Turnos de trabajo en estructuras, en huertas, en cocina, en escuela, en cuidados, en animales… Cuando nos quisimos dar cuenta, estábamos inmersos en una rueda imparable de actividad para mantener viva la comunidad. El pueblo estaba más vivo que nunca, habíamos conseguido organizarnos. Fue cuando empezaron los contactos con otros municipios cercanos. También los intercambios. Conocer otras formas de organización, enriquecernos con el conocimiento colectivo, regresar con montones de ideas. Y transmitirlas. Y seguir construyendo juntas.
Enciendo nuevamente mi luciérnaga. Las manos se me han quedado pegajosas, me da un poco de asco acercármelas a la cara. Me acercaré al arroyo antes de ir a casa, así me llevo un poco de su frescor para mis sábanas. Los patines se deslizan con suavidad, el sonido áspero molesta levemente a las criaturas que duermen. Son solo unos segundos. No les da tiempo a ponerse en alerta, enseguida vuelven a ser atrapados por las garras de Morfeo.
El día le ganó la batalla a la noche porque la luz siempre marcó y marcará nuestro biorritmo, aunque durante varias décadas nos resistiéramos a esa ley natural. Nuestros cuerpos deben funcionar durante el día y descansar en la noche. Podemos robarle unas horas gracias a las luciérnagas, pero el despertador se ha instalado en nuestra rutina. No el despertador de antes, aquel del ruido ensordecedor, aquel que convertía a las personas en zombies encerrados en sus carcasas automovilísticas y provistos de un termo de café a rebosar. Apareció el sol, también los pájaros y los gallos, que nos enseñaron a encontrar dentro de nosotras el amanecer, la hora de abrir los párpados. Simplemente sucedía: nos despertábamos. Unas antes y otras después. Aunque más o menos coordinadas porque todo el mundo sabía lo que tenía que hacer, que para eso se había decidido grupalmente.

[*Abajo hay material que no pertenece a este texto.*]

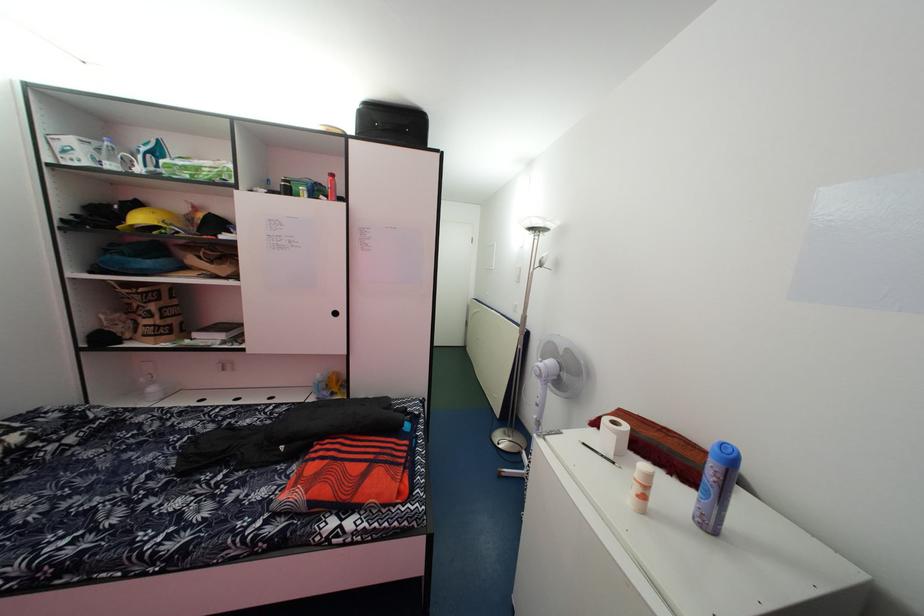
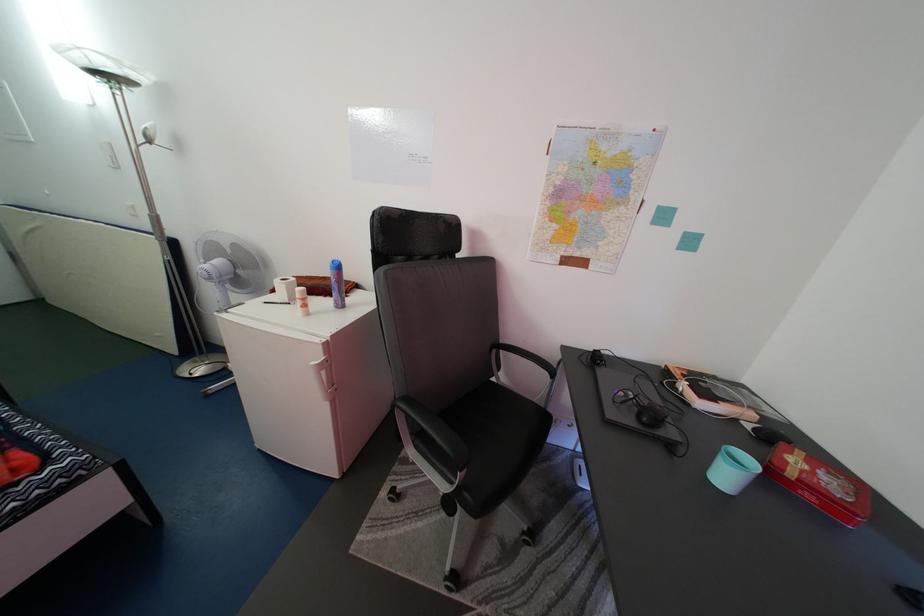
Find the pixel in the second image that matches [646,495] in the first image.

(308, 310)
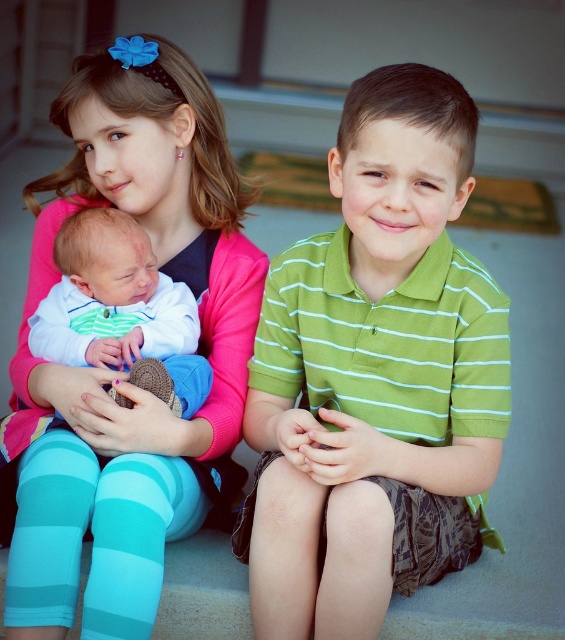
Does pink fabric at upper left have a greater width compared to striped cotton onesie at lower left?

Indeed, pink fabric at upper left has a greater width compared to striped cotton onesie at lower left.

Does pink fabric at upper left appear on the right side of striped cotton onesie at lower left?

Incorrect, pink fabric at upper left is not on the right side of striped cotton onesie at lower left.

Which is behind, point (241, 374) or point (155, 300)?

Point (241, 374)

Locate an element on the screen. Image resolution: width=565 pixels, height=640 pixels. pink fabric at upper left is located at coordinates (x=119, y=371).

Based on the photo, does green striped polo shirt at center have a lesser width compared to striped cotton onesie at lower left?

No.

Can you confirm if green striped polo shirt at center is positioned above striped cotton onesie at lower left?

No.

Where is `green striped polo shirt at center`? Image resolution: width=565 pixels, height=640 pixels. green striped polo shirt at center is located at coordinates (375, 374).

Can you confirm if green striped polo shirt at center is positioned above pink fabric at upper left?

No, green striped polo shirt at center is not above pink fabric at upper left.

Is point (275, 356) positioned after point (128, 97)?

Yes, point (275, 356) is farther from viewer.

In order to click on green striped polo shirt at center in this screenshot , I will do `click(375, 374)`.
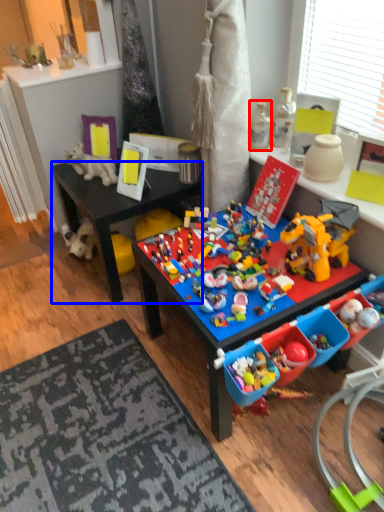
Question: Which point is closer to the camera, toy (highlighted by a red box) or desk (highlighted by a blue box)?

Choices:
 (A) toy
 (B) desk

Answer: (A)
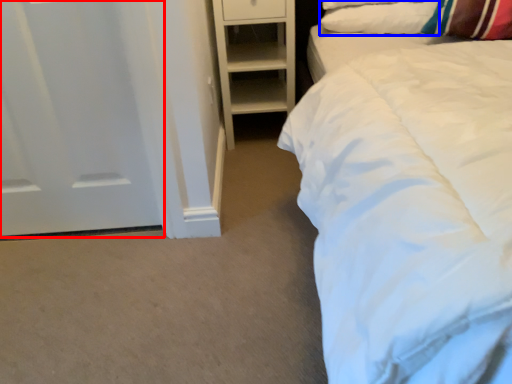
Question: Which point is further to the camera, door (highlighted by a red box) or pillow (highlighted by a blue box)?

Choices:
 (A) door
 (B) pillow

Answer: (B)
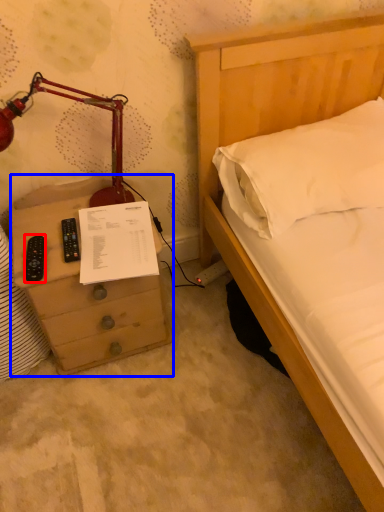
Question: Which object appears farthest to the camera in this image, remote (highlighted by a red box) or chest of drawers (highlighted by a blue box)?

Choices:
 (A) remote
 (B) chest of drawers

Answer: (A)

Sé que mañana en la asamblea mi despedida va a generar desilusión. He decidido que mi bebé no nazca aquí. No solo. Necesito otros bebés cerca, otras madres en pleno puerperio. Aquí no nacen. No sé por qué.
En esas asambleas se habla de otras experiencias. Hay un municipio donde el índice de natalidad es muy alto. Todo el mundo mira hacia allí. ¿Qué hacen diferente? ¿Por qué aquí no nacen y allí sí?

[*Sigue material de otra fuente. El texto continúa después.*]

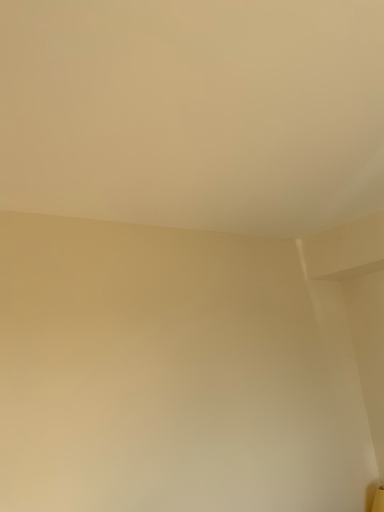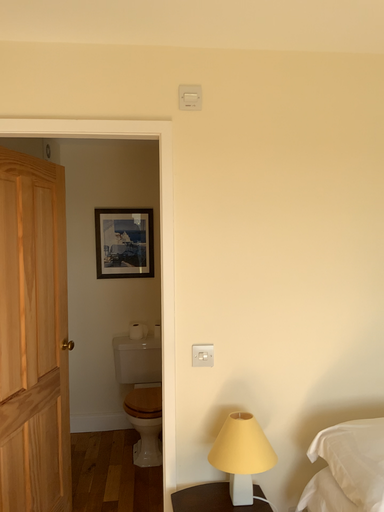
Question: How did the camera likely rotate when shooting the video?

Choices:
 (A) rotated left
 (B) rotated right

Answer: (A)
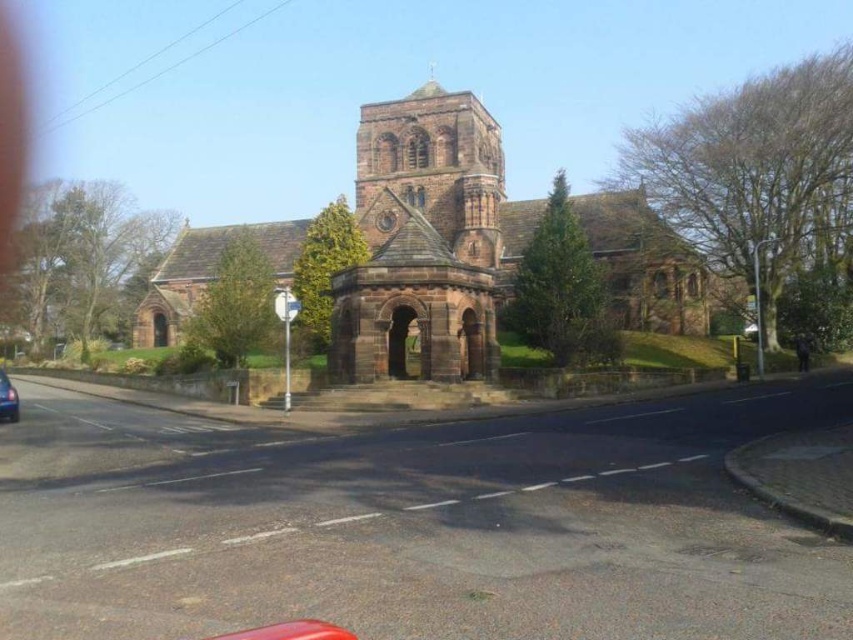
In the scene shown: You are a driver approaching the brown stone tower at center and the metallic silver car at center. Which object is closer to the left side of the road?

The brown stone tower at center is to the left of the metallic silver car at center, so it is closer to the left side of the road.

You are a tourist standing on the road in front of the brown stone church at center and the brown stone tower at center. Which structure is closer to you?

The brown stone church at center is closer to you because the brown stone tower at center is behind it.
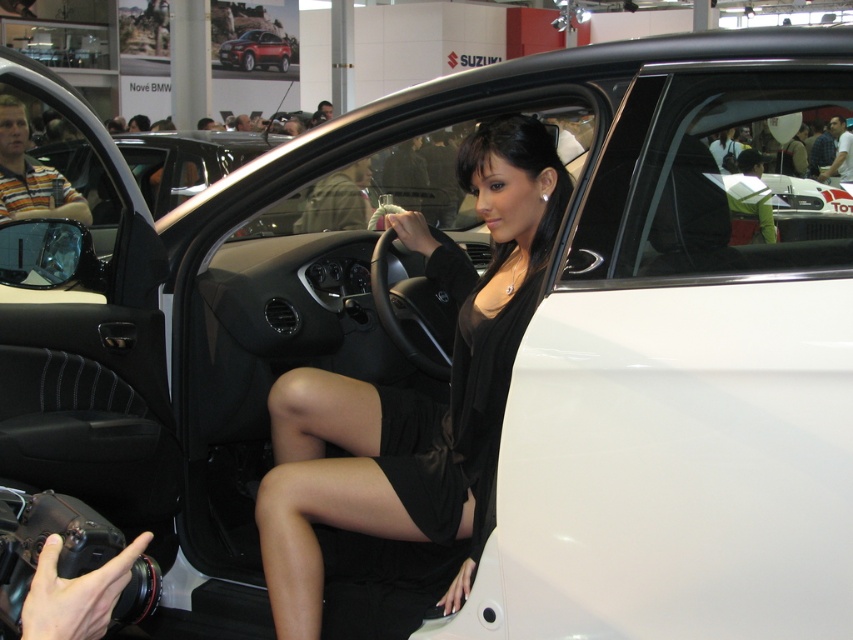
Which is below, black matte dress at center or black satin dress at center?

black satin dress at center is lower down.

Locate an element on the screen. Image resolution: width=853 pixels, height=640 pixels. black matte dress at center is located at coordinates (415, 392).

Does point (434, 452) come closer to viewer compared to point (421, 513)?

No, (434, 452) is behind (421, 513).

Where is `black matte dress at center`? black matte dress at center is located at coordinates (415, 392).

Is black matte dress at center below metallic red suv at upper center?

Correct, black matte dress at center is located below metallic red suv at upper center.

What do you see at coordinates (415, 392) in the screenshot? This screenshot has height=640, width=853. I see `black matte dress at center` at bounding box center [415, 392].

Is point (363, 502) farther from camera compared to point (265, 48)?

No, it is in front of (265, 48).

You are a GUI agent. You are given a task and a screenshot of the screen. Output one action in this format:
    pyautogui.click(x=<x>, y=<y>)
    Task: Click on the black matte dress at center
    This screenshot has width=853, height=640.
    Given the screenshot: What is the action you would take?
    pyautogui.click(x=415, y=392)

From the picture: Is black satin dress at center below metallic red suv at upper center?

Indeed, black satin dress at center is positioned under metallic red suv at upper center.

What do you see at coordinates (456, 420) in the screenshot? I see `black satin dress at center` at bounding box center [456, 420].

Where is `black satin dress at center`? Image resolution: width=853 pixels, height=640 pixels. black satin dress at center is located at coordinates (456, 420).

Nos queda mucho por descubrir.
He llegado al arroyo. Remojo mis manos, mi cara. Me vierto agua en la nuca, me chorrea por la espalda. Un escalofrío de placer me recorre el espinazo. Mañana es el día. Mi ciclo en este lugar ha terminado. Necesito otro lugar para las dos. Y aunque el viaje sea largo, el intento merece la pena.
Las luciérnagas van disminuyendo conforme transcurren los minutos. Todas ellas van regresando a sus casas, encontrando el camino de su cama. La noche exige silencio y quietud. El día ofrecerá nuevas posibilidades. Una nueva luz.